*Exercices*:
A - D'après le texte sur le carnaval de Lille, combien d'usines fabriquent le confetti en France, et dans quelle région se trouvent-elles ?
B - Les affirmations suivantes concordent-elles avec le texte sur le carnaval de Lille ? Répondez par oui ou par non à chacune, en citant fidèlement les mots du texte qui tranchent. (i) Le député-maire a répondu favorablement à la demande des commerçants. (ii) Le masque peut remplacer le confetti. (iii) La Mi-Carême tombe le dimanche 27 mars.
C - Reproduisez fidèlement le passage du texte sur le carnaval de Lille qui commence par "Profitons des beaux" et se termine par "et aussi aimables.", ces derniers mots compris.

*Texte choisi*:
ACCUEIL | LE NORD ET UN PEU DE BELGIQUE | LES COULISSES DU CARNAVAL (LILLE 1938)

 

 

 

 

 

 

 

 

Amusons-nous fillettes.
Profitons des beaux jours.
Le temps des amourettes
Ne durera pas toujours... etc.


Dans quelques jours, ce vieux refrain populaire qu'on entend le jour du carnaval résonnera comme une rengaine à nos oreilles à travers les rues de la capitale des Flandres, où, pour la première fois depuis vingt-quatre ans, à la demande des commerçants de la cité et suivant la réponse favorable, faite par le député-maire M. Saint-Venant, la foule amusée pourra à satiété, avec ivresse même si elle le désire, se livrer au jet des confetti. Que d'aventures, que d'unions sont nées autrefois et naîtront encore de ces luttes aussi peu meurtrières et aussi aimables.

 

On ne peut concevoir de carnaval sans confetti, nous l'avons dit déjà et nous le répétons à dessein. Le confetti, ce tout petit rond de papier qu'on fabrique dans trois usines en France, dans les Vosges, mais c'est tout le carnaval et ni le masque, ni le faux-nez ne peuvent le remplacer. Jusqu'à ce jour - faute de cet élément indispensable dont on nous avait interdit l'emploi - le carnaval se déroulait terne, vide de tout plaisir, de toute animation.

 

Cette année, il semble qu'avec l'autorisation donnée par le maire de pouvoir jeter à la face d'un masque ou d'un loup cachant un joli visage, cette poignée de petites rondelles de papier, le carnaval de Lille va connaître une nouvelle faveur. Evidemment, on ne doit pas espérer retrouver en 1938 la fougue enthousiaste d'antan, car malgré l'instinct des gens du Nord qui aiment avant tout la gaieté, il y a trop de motifs de tristesse, trop de chômage, des soucis de toutes sortes, de la misère... On s'amuse, on veut s'amuser... L'intention y est, mais... on songe… et on réfléchit !

Malgré cela, le carnaval 1938 s'annonce à Lille comme devant être beaucoup plus vivant que les années passées et ce..., à cause des confetti, que de nombreux chômeurs pourront sans doute aller vendre en kilos ou en chopes comme cela se faisait autrefois. Le mardi 1er mars (Mardi-Gras) et le dimanche 27 mars (Mi-Carême) on pourra ainsi se distraire en parcourant les rues de Lille, car l'animation sera grande et.. il y aura des masques.

 

 

Un beau groupe de masques à choisir – Dans cet atelier lillois, on prépare les accessoires carnavalesques

(photos du journal - 1938)

*Données fournies*:
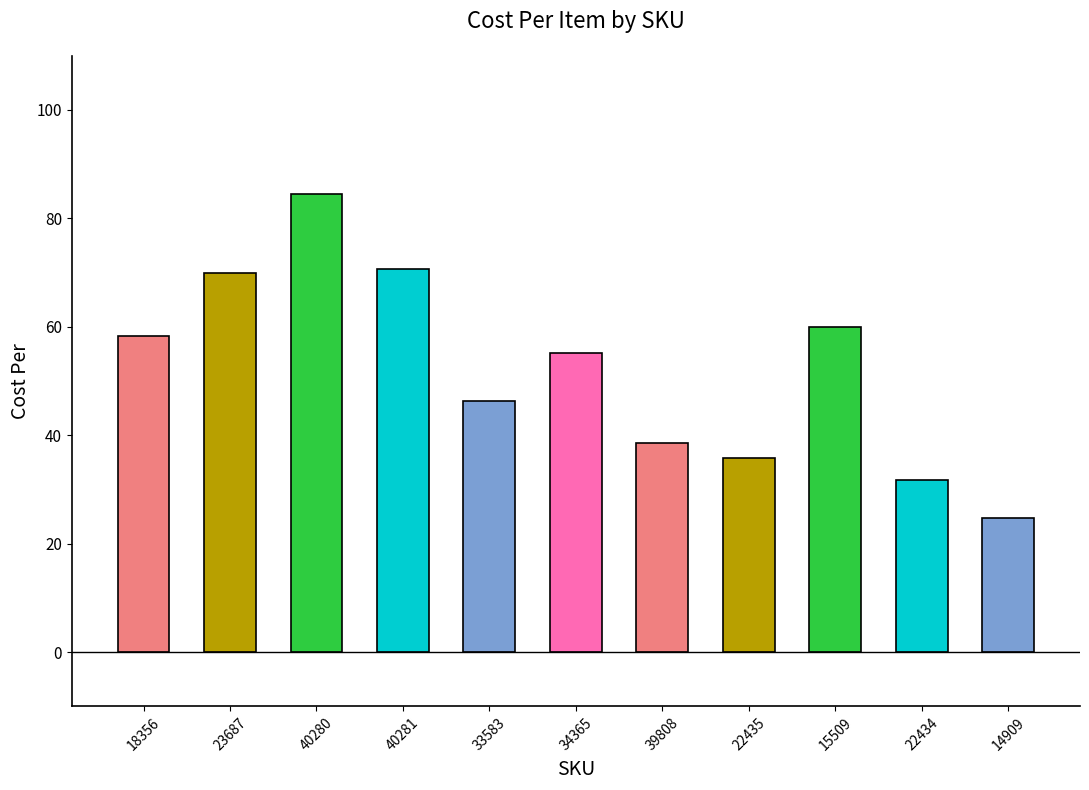

Approximately how many times larger is the value at 15509 compared to 39808?

1.6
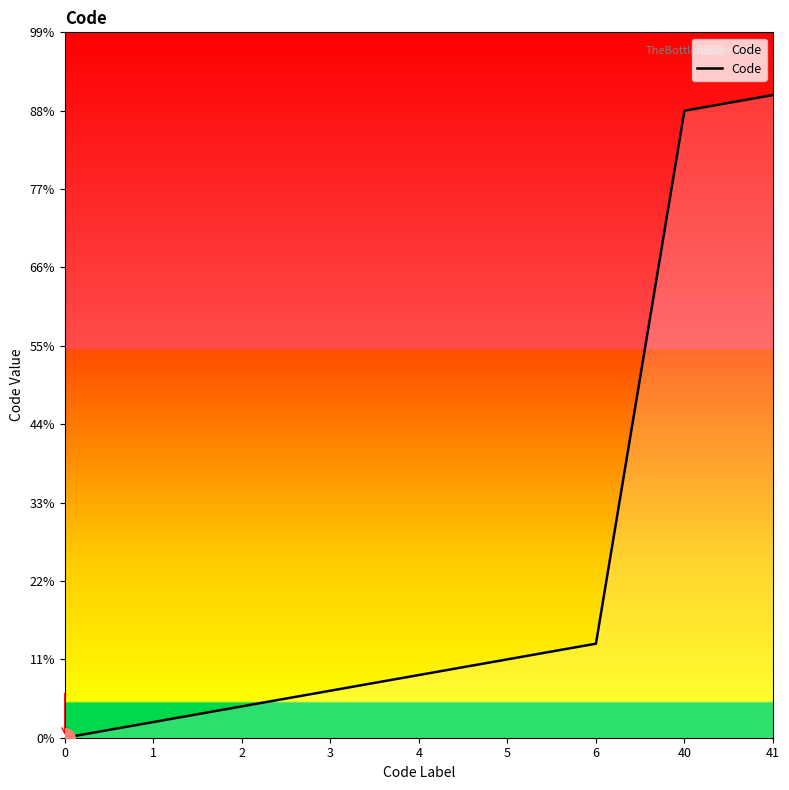

True or false: the data has more than 1 interior local peaks.

False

*Vos réponses*:
A - Trois usines, situées dans les Vosges.

B -
(i) Oui : « suivant la réponse favorable, faite par le député-maire M. Saint-Venant »
(ii) Non : « ni le masque, ni le faux-nez ne peuvent le remplacer »
(iii) Oui : « le dimanche 27 mars (Mi-Carême) »

C -
Profitons des beaux jours.
Le temps des amourettes
Ne durera pas toujours... etc.


Dans quelques jours, ce vieux refrain populaire qu'on entend le jour du carnaval résonnera comme une rengaine à nos oreilles à travers les rues de la capitale des Flandres, où, pour la première fois depuis vingt-quatre ans, à la demande des commerçants de la cité et suivant la réponse favorable, faite par le député-maire M. Saint-Venant, la foule amusée pourra à satiété, avec ivresse même si elle le désire, se livrer au jet des confetti. Que d'aventures, que d'unions sont nées autrefois et naîtront encore de ces luttes aussi peu meurtrières et aussi aimables.